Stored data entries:
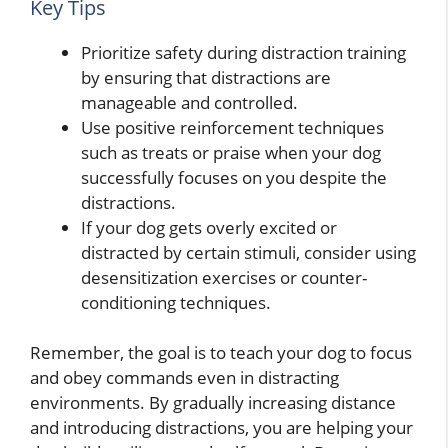
Key Tips
Prioritize safety during distraction training
by ensuring that distractions are
manageable and controlled.
Use positive reinforcement techniques
such as treats or praise when your dog
successfully focuses on you despite the
distractions.
If your dog gets overly excited or
distracted by certain stimuli, consider using
desensitization exercises or counter-
conditioning techniques.
Remember, the goal is to teach your dog to focus
and obey commands even in distracting
environments. By gradually increasing distance
and introducing distractions, you are helping your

Assignment —
With images omitted, retype the data word for word.

Solved exercise —
Key Tips
Prioritize safety during distraction training
by ensuring that distractions are
manageable and controlled.
Use positive reinforcement techniques
such as treats or praise when your dog
successfully focuses on you despite the
distractions.
If your dog gets overly excited or
distracted by certain stimuli, consider using
desensitization exercises or counter-
conditioning techniques.
Remember, the goal is to teach your dog to focus
and obey commands even in distracting
environments. By gradually increasing distance
and introducing distractions, you are helping your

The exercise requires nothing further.